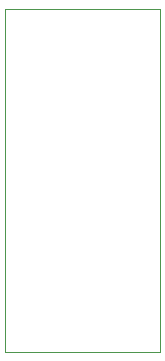
<source format=gbr>
%TF.GenerationSoftware,KiCad,Pcbnew,(6.0.5-0)*%
%TF.CreationDate,2022-08-15T16:05:48+01:00*%
%TF.ProjectId,Keypad2,4b657970-6164-4322-9e6b-696361645f70,5*%
%TF.SameCoordinates,Original*%
%TF.FileFunction,Profile,NP*%
%FSLAX46Y46*%
G04 Gerber Fmt 4.6, Leading zero omitted, Abs format (unit mm)*
G04 Created by KiCad (PCBNEW (6.0.5-0)) date 2022-08-15 16:05:48*
%MOMM*%
%LPD*%
G01*
G04 APERTURE LIST*
%TA.AperFunction,Profile*%
%ADD10C,0.100000*%
%TD*%
G04 APERTURE END LIST*
D10*
X161000000Y-94000000D02*
X161000000Y-123000000D01*
X161000000Y-123000000D02*
X174200000Y-123000000D01*
X174200000Y-94000000D02*
X161000000Y-94000000D01*
X174200000Y-123000000D02*
X174200000Y-94000000D01*
M02*

</source>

**Work instruction**
Find the word "APERTURE" in the listing above, then copy each line where it turns up.

**Your response**
G04 APERTURE LIST*
G04 APERTURE END LIST*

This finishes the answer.